Sehr hohe Transparenz

Das Portfolio kann auf www.diversifikator.com verfolgt werden. Es ist aktuell der höchsten SRRI-Risikoklasse 7 zuzuordnen. Durch die Beimischung mit „Cash“ oder Anleihen können niedrigere Risikoklassen erreichen. Selbst bei der vorgesehenen nur einmaligen Adjustierung pro Jahr sollten aufgrund von Tradingkosten bzw. teilweise hohen Einzelaktienwerten mindestens 60.000 Euro angelegt werden.

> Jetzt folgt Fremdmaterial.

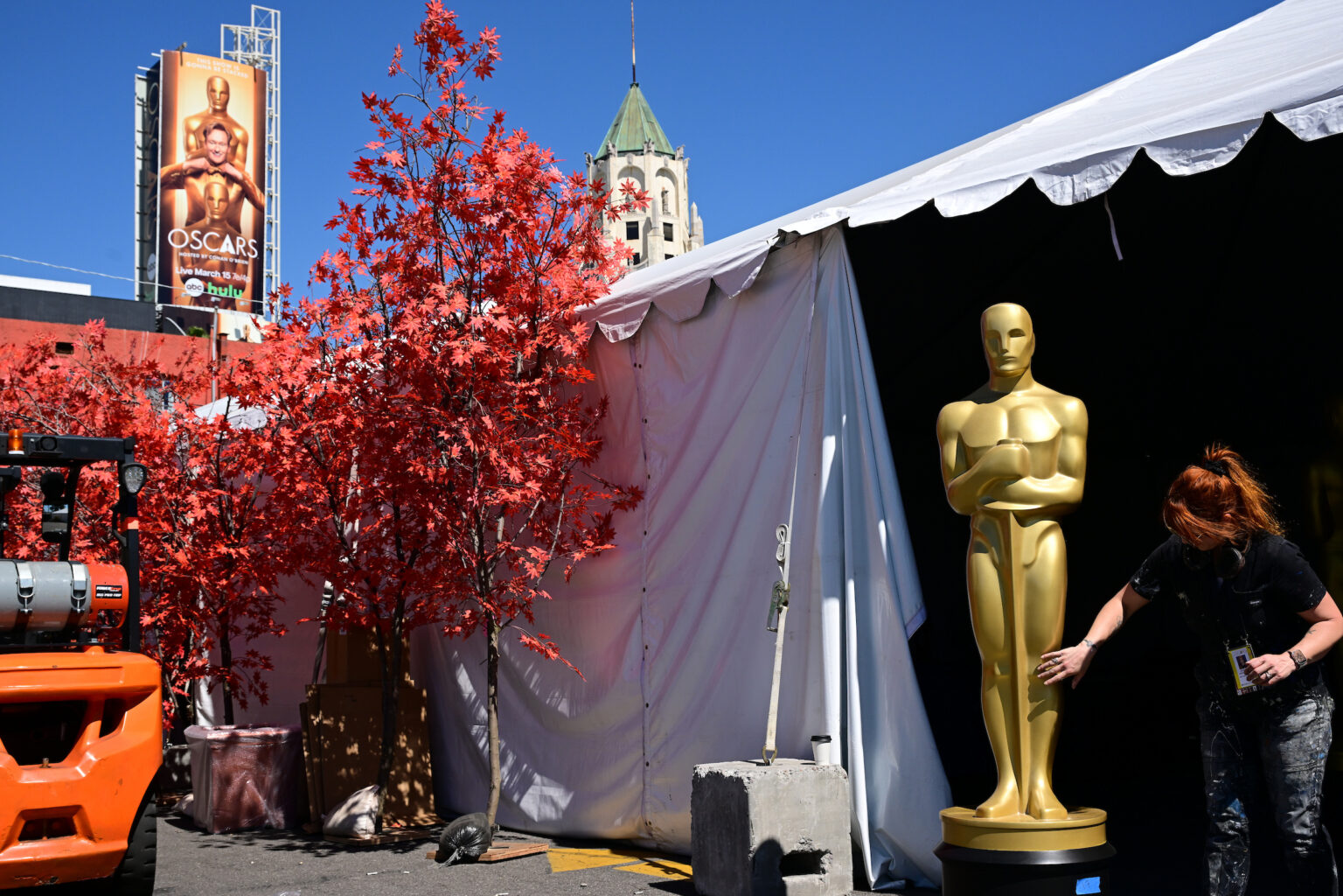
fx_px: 1529
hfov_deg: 47.4
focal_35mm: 41
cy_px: 448
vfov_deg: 32.6
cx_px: 672
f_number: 8
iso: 400
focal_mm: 41
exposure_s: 1/1250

Die laufenden Kosten reichen von 0,25% pro Jahr für institutionelle Anleger bis zu 1% p.a. für Privatanleger plus Implementierungskosten. Es ist geplant, die Portfolios über Berater und Vermögensverwalter bzw. Banken anzubieten.  Institutionellen Anlegern wie zum Beispiel Stiftungen werden zudem Services wie zusätzliches Risikomanagement und Maßschneiderungsmöglichkeiten angeboten.

Die ersten „live“ Erfahrungen mit dem Portfolio sind sehr positiv.

Fazit: Es ist sehr wohl möglich, sehr attraktive ESG-Portfolios aus deutschen Aktien zu entwickeln.

[1] ESG steht für „Ecology, Social and Governance“ also ökologische, soziale und Unternehmensführungskriterien

[2] Wir nutzen Daten von Asset4/Thomson Reuters.  Wir nehmen an, dass andere ESG Datenanbieter auf ähnliche E, S und G Rankings/Scores kommen wie der von uns genutzte Datenanbieter.

[3] Siehe dazu aktuelles Research von Schuhmacher/Auer von der Universität Leipzig, z.B. Auer, B.: „Extreme value theory, asset ranking and threshold choice: A practical note on VaR estimation“, Journal of Risk, 18 (1), 2015, 27-44.